Il examina l’idée de boire un verre, la trouva bonne et aller chercher, dans un cabinet de marqueterie, un flacon d’armagnac qu’il se mit en devoir de vider méthodiquement, après quoi il se laissa tomber comme une pierre dans le doux sommeil de l’oubli.

Un oubli qui ne se prolongea pas au-delà de l’arrivée d’un télégramme ainsi conçu : « Tiens à vous apprendre que personnages intéressants partis pour Italie lendemain de votre visite. Lettre suit. Affections. E. »

Le message en question ayant été posté à Monaco, Antoine pensa que M. Pietri, le fidèle secrétaire, avait dû s’en charger. Il était suffisamment explicite pour que la lettre ne fût rien d’autre qu’un aimable surcroît d’amitié. On pouvait l’attendre sans impatience.

— Vous pensez qu’il vous a reconnu ? demanda Mélanie quand il lui montra le papier bleu.

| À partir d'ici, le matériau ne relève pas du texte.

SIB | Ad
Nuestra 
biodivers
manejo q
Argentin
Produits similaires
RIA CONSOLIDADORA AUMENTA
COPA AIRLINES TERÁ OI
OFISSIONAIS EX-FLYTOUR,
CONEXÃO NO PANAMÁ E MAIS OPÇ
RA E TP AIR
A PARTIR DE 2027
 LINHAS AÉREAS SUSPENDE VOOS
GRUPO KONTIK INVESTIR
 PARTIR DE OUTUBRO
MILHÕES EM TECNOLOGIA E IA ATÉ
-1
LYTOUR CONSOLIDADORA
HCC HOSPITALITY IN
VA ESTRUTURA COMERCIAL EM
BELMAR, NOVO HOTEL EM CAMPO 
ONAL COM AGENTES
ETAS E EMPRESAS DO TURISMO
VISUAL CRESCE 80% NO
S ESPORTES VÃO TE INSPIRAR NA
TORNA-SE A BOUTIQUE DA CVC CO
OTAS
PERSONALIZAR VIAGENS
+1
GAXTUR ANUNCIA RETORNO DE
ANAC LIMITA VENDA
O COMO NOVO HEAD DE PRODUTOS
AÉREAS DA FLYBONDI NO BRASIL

— Sans aucun doute et cette rencontre lui a fait peur. Il a pu supposer que je séjournais à la villa Cyrnos et il a préféré prendre le large.

— Qu’allons-nous faire ?

— Rien. Il doit ignorer toujours que son mauvais coup est manqué. Je trouve un peu bizarre que ses complices n’aient pas réussi à le prévenir mais il est parfois difficile de se rendre maître des circonstances. Le mieux, pour vous, est de ne pas bouger pour le moment. À moins que vous ne souhaitiez vivement retourner à Paris ?

— Oh non !

La spontanéité du ton fit sourire Antoine. Laissant les femmes à leurs occupations, il s’en alla aider Prudent à laver la voiture qui en avait le plus grand besoin.